What is being asked »
Report every line in the listing below that contains the word "country", copying each line in full. Case counts.

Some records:

▼

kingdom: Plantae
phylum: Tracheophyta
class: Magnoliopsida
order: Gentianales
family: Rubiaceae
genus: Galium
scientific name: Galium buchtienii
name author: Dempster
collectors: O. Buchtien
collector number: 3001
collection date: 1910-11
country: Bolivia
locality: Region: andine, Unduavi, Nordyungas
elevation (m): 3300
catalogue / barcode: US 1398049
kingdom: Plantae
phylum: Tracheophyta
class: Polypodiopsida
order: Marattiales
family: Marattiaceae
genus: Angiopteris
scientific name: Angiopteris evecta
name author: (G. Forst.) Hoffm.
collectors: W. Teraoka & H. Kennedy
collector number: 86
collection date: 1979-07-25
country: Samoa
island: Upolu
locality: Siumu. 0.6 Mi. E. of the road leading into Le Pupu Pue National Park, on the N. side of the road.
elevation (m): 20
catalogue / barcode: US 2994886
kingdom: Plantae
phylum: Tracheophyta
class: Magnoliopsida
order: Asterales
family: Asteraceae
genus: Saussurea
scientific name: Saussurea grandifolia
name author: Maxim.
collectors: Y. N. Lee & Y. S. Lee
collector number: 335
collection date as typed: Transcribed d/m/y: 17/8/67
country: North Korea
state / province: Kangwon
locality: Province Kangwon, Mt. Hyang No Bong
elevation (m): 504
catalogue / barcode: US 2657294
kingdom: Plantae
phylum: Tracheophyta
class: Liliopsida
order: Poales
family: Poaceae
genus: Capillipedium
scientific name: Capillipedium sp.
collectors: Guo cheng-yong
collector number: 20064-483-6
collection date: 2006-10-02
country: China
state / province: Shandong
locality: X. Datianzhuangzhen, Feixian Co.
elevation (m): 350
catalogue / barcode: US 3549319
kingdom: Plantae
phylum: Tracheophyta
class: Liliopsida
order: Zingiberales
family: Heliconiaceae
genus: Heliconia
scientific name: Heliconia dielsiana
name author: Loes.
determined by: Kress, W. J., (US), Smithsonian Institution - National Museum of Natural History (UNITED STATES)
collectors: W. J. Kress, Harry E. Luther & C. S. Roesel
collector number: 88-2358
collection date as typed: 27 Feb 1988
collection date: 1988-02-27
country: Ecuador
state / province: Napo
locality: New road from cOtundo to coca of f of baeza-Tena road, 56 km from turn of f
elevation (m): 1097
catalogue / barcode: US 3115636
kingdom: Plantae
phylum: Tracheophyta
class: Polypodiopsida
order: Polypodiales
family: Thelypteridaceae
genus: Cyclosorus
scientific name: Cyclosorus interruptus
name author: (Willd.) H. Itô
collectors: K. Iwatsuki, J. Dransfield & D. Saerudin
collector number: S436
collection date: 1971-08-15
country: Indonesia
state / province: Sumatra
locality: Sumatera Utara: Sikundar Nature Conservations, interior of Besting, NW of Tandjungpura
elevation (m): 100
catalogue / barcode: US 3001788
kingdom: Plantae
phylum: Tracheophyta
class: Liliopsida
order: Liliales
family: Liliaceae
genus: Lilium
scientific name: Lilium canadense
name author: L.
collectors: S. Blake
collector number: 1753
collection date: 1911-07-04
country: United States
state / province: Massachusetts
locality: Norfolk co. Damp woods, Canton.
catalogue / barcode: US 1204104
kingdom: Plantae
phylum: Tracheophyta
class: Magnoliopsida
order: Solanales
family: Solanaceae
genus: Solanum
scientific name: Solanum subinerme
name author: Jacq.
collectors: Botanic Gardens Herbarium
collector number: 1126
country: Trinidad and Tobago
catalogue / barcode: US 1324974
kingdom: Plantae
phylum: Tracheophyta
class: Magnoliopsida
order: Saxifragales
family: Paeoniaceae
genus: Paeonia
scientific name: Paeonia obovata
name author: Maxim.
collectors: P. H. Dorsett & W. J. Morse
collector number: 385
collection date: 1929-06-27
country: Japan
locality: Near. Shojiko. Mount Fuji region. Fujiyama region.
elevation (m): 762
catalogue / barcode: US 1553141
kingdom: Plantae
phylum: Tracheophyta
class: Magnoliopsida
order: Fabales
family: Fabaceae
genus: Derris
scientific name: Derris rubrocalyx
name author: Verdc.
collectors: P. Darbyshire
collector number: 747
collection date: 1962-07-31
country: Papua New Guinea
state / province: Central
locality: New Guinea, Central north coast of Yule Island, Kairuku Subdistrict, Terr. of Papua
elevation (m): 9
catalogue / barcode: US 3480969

▲

Complete answer »
country: Bolivia
country: Samoa
country: North Korea
country: China
country: Ecuador
country: Indonesia
country: United States
country: Trinidad and Tobago
country: Japan
country: Papua New Guinea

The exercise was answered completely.